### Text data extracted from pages

####################

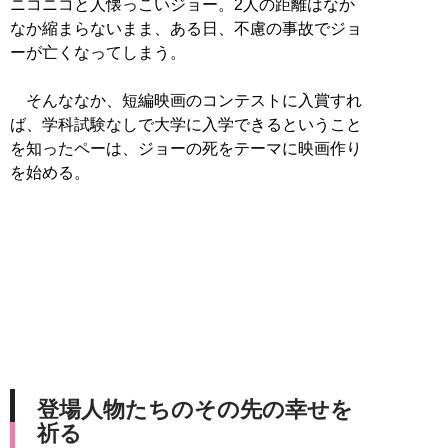
ニコニコと人懐っこいジョー。2人の距離はなか
なか縮まらないまま、ある日、不慮の事故でジョ
ーが亡くなってしまう。
そんななか、短編映画のコンテストに入賞すれ
ば、学科試験なしで大学に入学できるということ
を知ったペーは、ジョーの死をテーマに映画作り
を始める。
登場人物たちのその先の幸せを
祈る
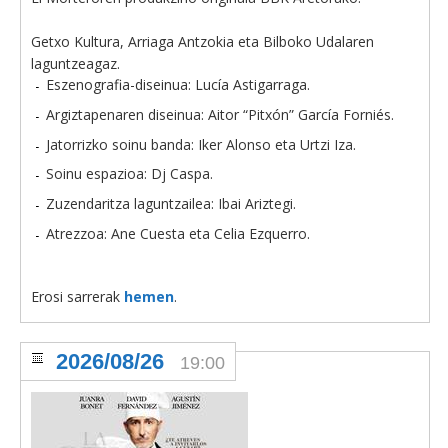
Getxo Kultura, Arriaga Antzokia eta Bilboko Udalaren
laguntzeagaz.
Eszenografia-diseinua: Lucía Astigarraga.
Argiztapenaren diseinua: Aitor “Pitxón” García Forniés.
Jatorrizko soinu banda: Iker Alonso eta Urtzi Iza.
Soinu espazioa: Dj Caspa.
Zuzendaritza laguntzailea: Ibai Ariztegi.
Atrezzoa: Ane Cuesta eta Celia Ezquerro.
Erosi sarrerak
hemen
.
2026/08/26
19:00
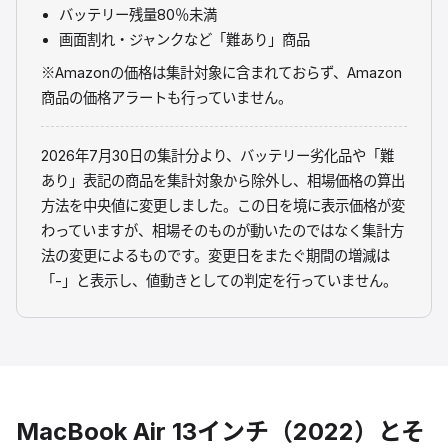
バッテリー残量80％未満
画面割れ・ジャンクなど「難あり」商品
※Amazonの価格は集計対象に含まれておらず、Amazon
商品の価格アラートも行っていません。
2026年7月30日の集計分より、バッテリー劣化品や「難
あり」表記の商品を集計対象から除外し、相場価格の算出
方法を中央値に変更しました。この日を境に表示価格が変
わっていますが、相場そのものが動いたのではなく集計方
法の変更によるものです。変更日をまたぐ期間の増減は
「-」と表示し、値動きとしての判定を行っていません。
MacBook Air 13インチ（2022）
とそ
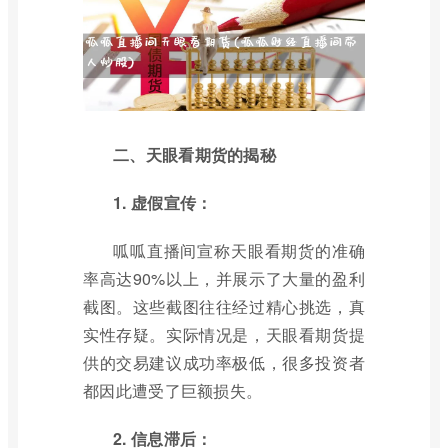
二、天眼看期货的揭秘
1. 虚假宣传：
呱呱直播间宣称天眼看期货的准确
率高达90%以上，并展示了大量的盈利
截图。这些截图往往经过精心挑选，真
实性存疑。实际情况是，天眼看期货提
供的交易建议成功率极低，很多投资者
都因此遭受了巨额损失。
2. 信息滞后：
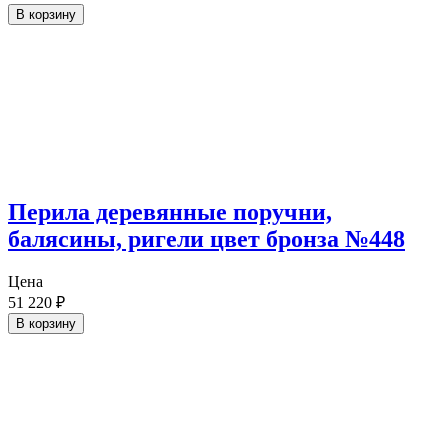
В корзину
Перила деревянные поручни,
балясины, ригели цвет бронза №448
Цена
51 220
₽
В корзину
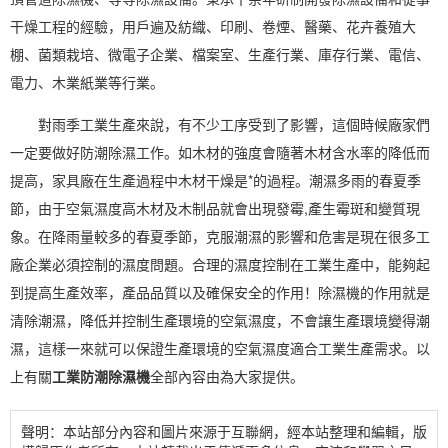
干燥工程的經驗，用戶遍及紡織、
印刷
、卷煙、醫藥、花卉養殖大
棚、菌類栽培、微電子企業、檔案室、生產行業、庫存行業、電信、
電力
、木業紙業等行業。
對雨季工業生產來說，有不少工序受到了影響，這個時候廠家們
一定要做好
防潮
除濕工作。如木材的強度會隨著木材含水率的降低而
提高，家具廠在生產過程中木材干燥是*的過程。潮濕多雨的春夏季
節，由于空氣濕度高木材及木制品就會出現發霉,產生霉斑和變質現
象。在降雨量較多的春夏季節，克服潮濕的影響和危害是現在很多工
廠企業必須控制的濕度問題。合理的
濕度控制
在工業生產中，能夠起
到提高生產效率，產品品質以及確保安全的作用！除濕機的作用就是
清除潮濕，降低并控制生產環境的空氣濕度，不會讓生產環境變得潮
濕，這樣一來就可以保證生產環境的空氣濕度適合工業生產需求。以
上有關
工業防潮除濕機
全部內容由為大家提供。
聲明：本站部分內容和圖片來源于互聯網，經本站整理和編輯，版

####################

### Aim of the exercise
Count the lines of the material above that contain the string "diseinua", matching case, and reply with the number only.

### Reply to the exercise
2